++++ TEXTE DE RÉFÉRENCE ++++

Les Etats-Unis étant surtout pour la France l'"Amérique", il est significatif de constater que sa littérature romanesque ira jusqu'à affubler, pour faire plus "américain" des noms anglais aux Indiens -lesquels ont très souvent des ascendants français- et à les faire évoluer dans une toponymie non moins anglo-saxonne. Tout aussi significativement, elle mesurera désormais à l'aune yanquie les différentes manifestations de la "modernité" et de la "démocratie". Dans cette perspective, constater que le refus français de l'Amérique a entraîné l'asservissement aux Etats-Unis est le moindre des paradoxes.

 

Seule l'attitude du Général de Gaulle, qui a permis à la France de redécouvrir l'Amérique, représente une exception (11). Ce n'est pas par hasard si l'homme d'Etat qui fut à l'origine du rapprochement franco-allemand, c'est-à-dire de la mise en cause de la traditionnelle politique étrangère française, fut aussi celui qui appuya le mouvement indépendantiste du Canada français. Cet appui, rappelons-le ici, avait pour but d'annuler dans une certaine mesure les effets du désastreux traité de Paris (1763).

 

Le nationalisme de l'Eglise canadienne

 

Après la cession du Canada à la Grande-Bretagne, différents mouvements de résistance à la présence anglaise surgirent. Le plus important de ceux-ci fut l'Insurrection des Patriotes qui eut lieu en 1837 et en 1838. Influencés par les meilleures idées de la Révolution française (12), les Patriotes élaborèrent une légitimité en vertu de laquelle l'autochtonité du peuple canadien fondait son droit à la liberté et à la souveraineté politiques. Ils l'utilisèrent afin de l'opposer au droit de domination que le pouvoir britannique s'était arrogé.

 

La défaite de l'Insurrection fut le moment qui permit à l'Eglise de s'accaparer, avec la complicité de l'occupant, le pouvoir culturel; notamment, sa présence se fit sentir dans le domaine de l'enseignement public et dans celui de la formation des élites professionnelles et politique. En gros, cette mainmise allait durer de 1840 à 1960.

 

Pendant toute cette période, l'Eglise s'acquitta fidèlement de son pacte de collaboration. Afin d'empêcher à l'avance d'autres tentatives d'émancipation politique, elle mit au point un nationalisme qui, tout en faisant appel au sentiment national des Canadiens, allait aussi et surtout le neutraliser. Centré autour de la Province of Quebec, nom que le conquérant avait donné au Canada dès la Proclamation royale de 1763, ce nationalisme s'opposa résolument au caractère autochtonien de la nationalité canadienne.

 

Au moins deux raisons amenèrent l'Eglise à collaborer avec l'occupant. D'abord, elle se faisait du pouvoir politique une conception théocratique et déracinée. Puisque le Canada avait été cédé à la Grande-Bretagne en vertu d'un accord passé entre deux monarques, qui étaient l'un et l'autre les représentants de Dieu sur terre, on devait alors au roi d'Angleterre la même obéissance que l'on avait accordé au roi de France. Ensuite, la nationalité canadienne, qui avait émergé à la suite d'un contact prolongé avec la Grande Sauvagerie, représentait pour les Français qui venaient s'établir en Nord-Amérique et leurs descendants une façon de couper les ponts avec la Rome catholique. A l'exemple de Marie de l'Incarnation, le clergé se plaignait amèrement: "Un Français devient plutôt sauvage qu'un Sauvage ne devient Français."

++++ DONNÉES ÉTUDIÉES ++++

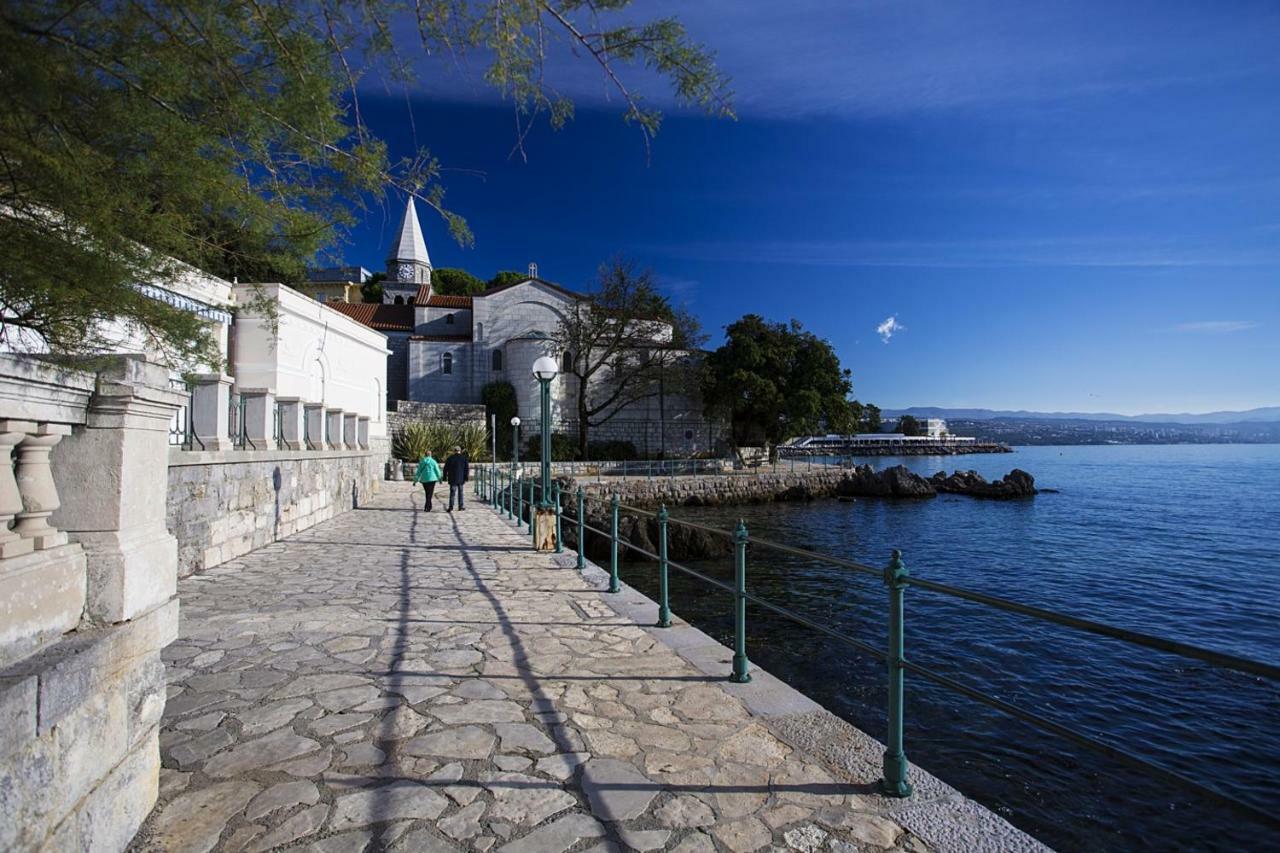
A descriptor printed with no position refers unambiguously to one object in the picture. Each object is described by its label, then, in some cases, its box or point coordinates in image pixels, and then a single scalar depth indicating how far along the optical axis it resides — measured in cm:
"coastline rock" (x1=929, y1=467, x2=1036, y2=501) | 3903
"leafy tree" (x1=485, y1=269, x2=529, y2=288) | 6324
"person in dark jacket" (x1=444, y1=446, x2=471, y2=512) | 1555
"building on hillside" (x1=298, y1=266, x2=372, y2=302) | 5128
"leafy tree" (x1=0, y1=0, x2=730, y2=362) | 269
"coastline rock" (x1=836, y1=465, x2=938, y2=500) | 3950
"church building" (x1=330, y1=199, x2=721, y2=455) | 4188
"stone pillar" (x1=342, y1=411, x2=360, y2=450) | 1547
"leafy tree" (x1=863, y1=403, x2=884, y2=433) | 7825
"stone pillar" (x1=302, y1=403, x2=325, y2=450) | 1253
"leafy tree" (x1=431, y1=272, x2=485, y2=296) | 6400
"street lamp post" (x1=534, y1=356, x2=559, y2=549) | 987
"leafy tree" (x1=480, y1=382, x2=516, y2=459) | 4038
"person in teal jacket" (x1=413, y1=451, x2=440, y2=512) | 1540
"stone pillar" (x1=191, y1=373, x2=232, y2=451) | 820
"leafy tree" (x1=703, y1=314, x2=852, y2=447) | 4041
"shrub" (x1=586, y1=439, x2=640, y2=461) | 4059
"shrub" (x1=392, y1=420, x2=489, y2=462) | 2909
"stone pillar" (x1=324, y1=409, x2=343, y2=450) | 1402
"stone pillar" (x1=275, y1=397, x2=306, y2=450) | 1120
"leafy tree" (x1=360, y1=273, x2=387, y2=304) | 5975
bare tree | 3919
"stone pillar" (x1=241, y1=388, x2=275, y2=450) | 975
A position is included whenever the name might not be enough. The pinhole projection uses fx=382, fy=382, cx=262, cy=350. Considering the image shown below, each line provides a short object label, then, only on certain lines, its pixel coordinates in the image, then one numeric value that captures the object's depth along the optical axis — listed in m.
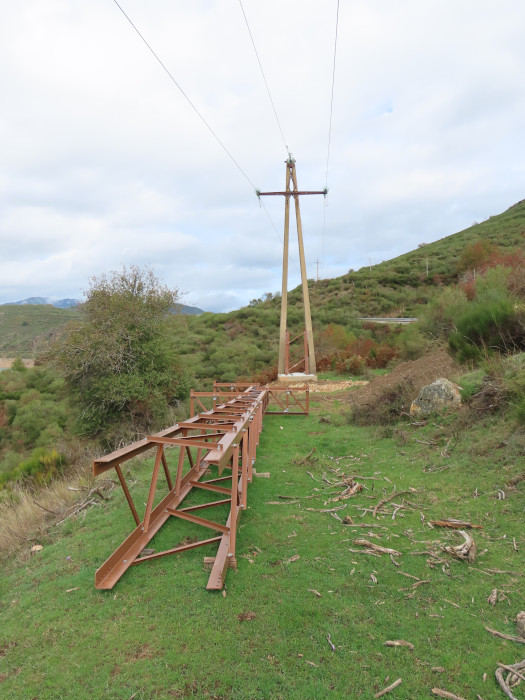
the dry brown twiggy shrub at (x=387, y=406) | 9.73
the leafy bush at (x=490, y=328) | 9.00
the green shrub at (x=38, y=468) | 12.79
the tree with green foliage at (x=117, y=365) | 13.91
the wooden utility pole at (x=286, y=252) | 14.73
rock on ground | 8.33
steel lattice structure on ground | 3.95
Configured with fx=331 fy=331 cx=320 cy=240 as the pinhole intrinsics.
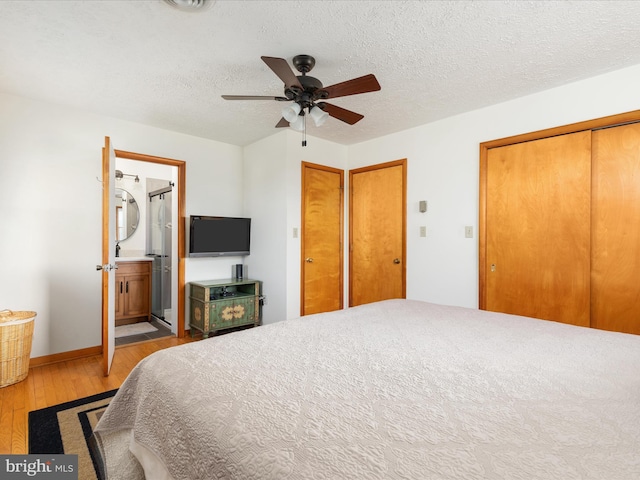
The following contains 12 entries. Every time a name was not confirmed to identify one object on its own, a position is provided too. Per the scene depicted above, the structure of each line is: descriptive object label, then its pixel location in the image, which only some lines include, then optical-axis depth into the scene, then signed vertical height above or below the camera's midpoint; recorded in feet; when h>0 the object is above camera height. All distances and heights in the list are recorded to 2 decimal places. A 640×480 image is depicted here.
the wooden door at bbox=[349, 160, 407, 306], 12.48 +0.29
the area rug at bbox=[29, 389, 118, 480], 5.70 -3.75
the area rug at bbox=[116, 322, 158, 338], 13.26 -3.76
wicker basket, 8.38 -2.78
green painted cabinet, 12.16 -2.50
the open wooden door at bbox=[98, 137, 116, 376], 8.91 -0.52
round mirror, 15.75 +1.20
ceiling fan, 6.66 +3.17
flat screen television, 12.66 +0.13
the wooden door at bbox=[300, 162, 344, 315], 12.98 +0.02
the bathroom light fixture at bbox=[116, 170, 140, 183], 15.17 +2.99
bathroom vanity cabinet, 14.03 -2.30
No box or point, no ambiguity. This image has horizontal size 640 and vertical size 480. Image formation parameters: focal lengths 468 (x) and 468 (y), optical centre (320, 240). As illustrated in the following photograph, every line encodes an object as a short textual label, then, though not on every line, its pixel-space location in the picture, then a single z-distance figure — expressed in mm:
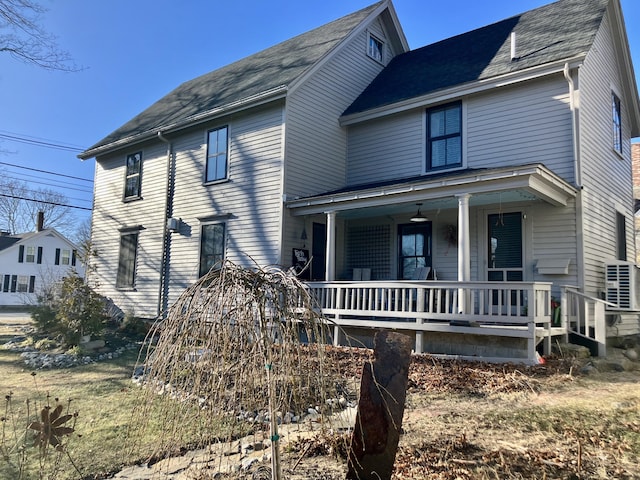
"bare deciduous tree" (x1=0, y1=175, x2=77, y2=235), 41906
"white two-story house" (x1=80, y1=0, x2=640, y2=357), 9070
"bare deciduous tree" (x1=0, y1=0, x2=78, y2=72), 13172
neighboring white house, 33500
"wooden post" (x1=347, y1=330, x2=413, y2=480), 3012
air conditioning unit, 9172
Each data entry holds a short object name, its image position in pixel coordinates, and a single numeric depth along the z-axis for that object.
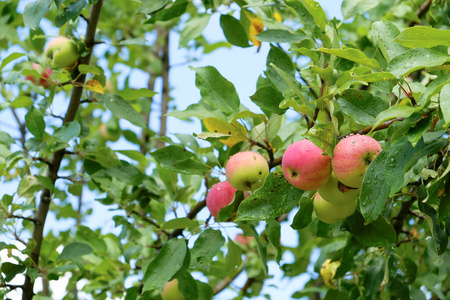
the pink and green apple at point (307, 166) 1.49
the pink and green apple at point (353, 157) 1.46
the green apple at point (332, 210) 1.57
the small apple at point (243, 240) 2.91
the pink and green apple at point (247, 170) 1.63
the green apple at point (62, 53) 1.92
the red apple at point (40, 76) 1.98
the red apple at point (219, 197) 1.73
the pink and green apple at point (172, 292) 1.94
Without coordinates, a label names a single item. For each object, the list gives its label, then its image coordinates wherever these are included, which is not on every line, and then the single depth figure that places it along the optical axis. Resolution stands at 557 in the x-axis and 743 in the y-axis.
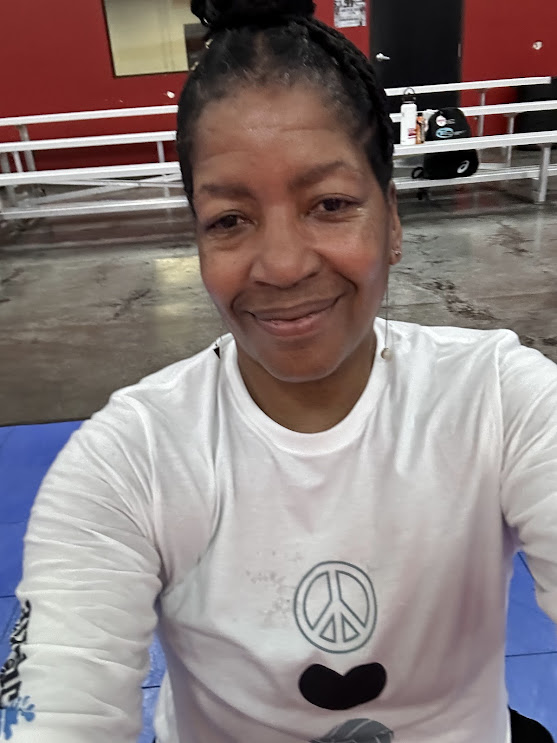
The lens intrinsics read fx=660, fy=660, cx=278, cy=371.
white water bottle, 5.02
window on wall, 7.47
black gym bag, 5.32
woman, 0.83
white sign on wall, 7.71
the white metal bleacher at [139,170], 5.12
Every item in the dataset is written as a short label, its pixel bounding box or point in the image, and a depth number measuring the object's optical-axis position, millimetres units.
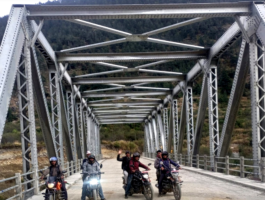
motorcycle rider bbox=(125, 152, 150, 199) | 9320
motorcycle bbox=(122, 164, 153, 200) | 8664
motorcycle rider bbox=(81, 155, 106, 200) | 8656
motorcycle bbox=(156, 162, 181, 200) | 8432
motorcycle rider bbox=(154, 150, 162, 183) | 9916
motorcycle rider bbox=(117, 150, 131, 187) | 10031
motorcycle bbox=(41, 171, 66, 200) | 7395
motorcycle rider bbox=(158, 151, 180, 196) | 9195
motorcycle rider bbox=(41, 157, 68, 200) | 7836
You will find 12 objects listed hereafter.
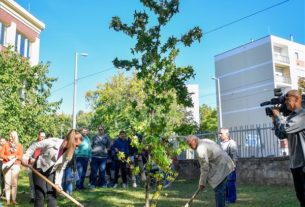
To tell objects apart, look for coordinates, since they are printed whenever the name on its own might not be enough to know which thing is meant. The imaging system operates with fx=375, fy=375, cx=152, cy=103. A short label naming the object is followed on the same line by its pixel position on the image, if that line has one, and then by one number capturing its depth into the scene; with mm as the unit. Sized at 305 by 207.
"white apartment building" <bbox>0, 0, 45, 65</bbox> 28438
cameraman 5016
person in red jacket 9609
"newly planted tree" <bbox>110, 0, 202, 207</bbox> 7195
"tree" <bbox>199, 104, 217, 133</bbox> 52562
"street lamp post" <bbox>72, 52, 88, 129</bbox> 26062
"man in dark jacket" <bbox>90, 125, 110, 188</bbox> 12898
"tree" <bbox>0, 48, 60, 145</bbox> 17500
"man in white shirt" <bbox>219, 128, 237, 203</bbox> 9406
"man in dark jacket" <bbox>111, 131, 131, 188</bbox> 13273
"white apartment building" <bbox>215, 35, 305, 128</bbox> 47938
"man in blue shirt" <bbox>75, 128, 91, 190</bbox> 12234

++++

** TRAVAIL À FAIRE **
[A] Relevez toutes les années distinctes citées dans le texte, en ne mentionnant qu'une fois celles qui reviennent.
[B] Répondez brièvement à ces questions à partir du texte :
(i) De quel traité l'appui du Général de Gaulle visait-il à annuler en partie les effets ?
(ii) En quelles années eut lieu l'Insurrection des Patriotes ?
(iii) Quel nom le conquérant avait-il donné au Canada dès la Proclamation royale de 1763 ?
Pour répondre, fondez-vous seulement sur le texte.

** RÉSULTATS ATTENDUS **
[A] 1763, 1837, 1838, 1840, 1960

[B]
(i) Le traité de Paris (1763).
(ii) En 1837 et en 1838.
(iii) Province of Quebec.